Going into the Next Half-Century
-"Education of Practical Engineering" to carry on the evolution
Nippon Institute of Technology (NIT) celebrated its 50th anniversary in 2017. Our mission was, and still is, to raise outstanding engineers who can utilize theoretical concepts of engineering in the frontline of industry. In 1967, at the height of Japan's economic boom, NIT was established and at that time was the only university where technical high school students could enroll. We developed our unique teaching method using "practical engineering", making the best use of what students had learnt in technical high school. Although today many universities also accept students from technical high schools, it is not exaggerating to say that NIT is one of the few universities where students can study unconstrained without feeling disadvantaged.
In the first year of another half-century, we have undergone a major overhaul of NIT's faculties. Our university motto, "Inheritance and development", underlies this reorganization. We found it necessary to renew NIT so as to better raise engineers who are able to adjust swiftly to changes in today's fast-moving society, while also inheriting our valuable "practical engineering education" foundation.
We have also launched a dynamic reinvention of the Liberal Arts curriculum along with the reorganization of the courses it offers and the study path for students. Every freshman student will take a placement test after their admission to gauge their academic level. They are then divided into classes according to their abilities for mathematics, physics and English, all fundamental subjects for engineering. A quarter system has been introduced for these three subjects.

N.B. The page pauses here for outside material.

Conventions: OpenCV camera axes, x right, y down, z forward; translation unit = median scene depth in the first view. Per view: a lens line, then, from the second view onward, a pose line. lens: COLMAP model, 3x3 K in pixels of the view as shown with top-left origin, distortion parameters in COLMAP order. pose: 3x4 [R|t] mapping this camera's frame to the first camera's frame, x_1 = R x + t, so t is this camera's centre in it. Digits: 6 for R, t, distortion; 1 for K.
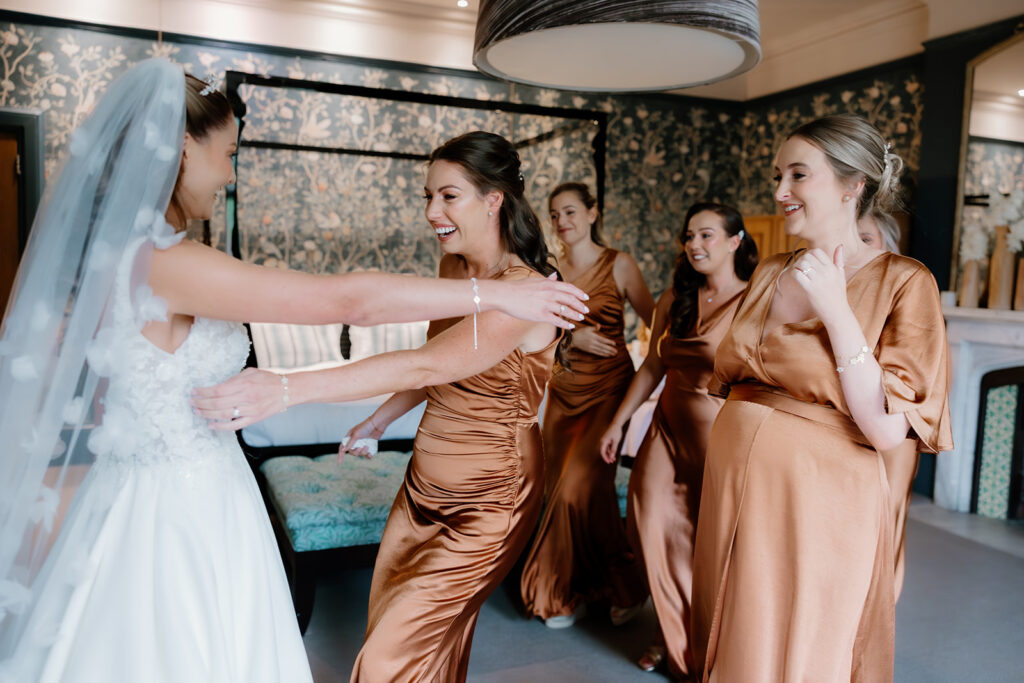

The reorganization will develop and restructure our curriculums so that every student, despite their type of high school, can start at their most suitable level of classes and acquire the necessary skills step by step, while overcoming their weaknesses. It will also require students to attain a certain academic level in each subject in order to maintain academic quality, and to pass the lower level of study to continue to the next level. This will provide students a difficult, but beneficial challenge in which they can take a class repeatedly to attain the required level, in other words, it is a battlefield for their growth. At the same time, we will strengthen the students' educational safety net by increasing the number of staff at the Learning Support Center and having all the staff and teachers well prepared to help students attain their goals.
NIT's wonderful education system is not only open to students in Japan. Students from overseas are also welcome to enroll at NIT if they are eager to improve their technical skills. For instance, we offer a Japanese language course called Bekka, offered to students who are not yet fluent in Japanese. It provides various cultural programs and activities along with language lessons. Students can brush up their Japanese language skills before entering into university. It is, of course, not easy for overseas students to study in university, even after attending Bekka, but we always have staff and teachers on hand ready to support them.
We are proud to say that many of our overseas students work worldwide. Some stay in Japan, and the rest work in other countries. They contribute to today's globalized society with their skills acquired through their years at NIT. We hope that this tradition will continue to act as a bridge between their mother country and Japan, between their country and the world, and between Japan and the world.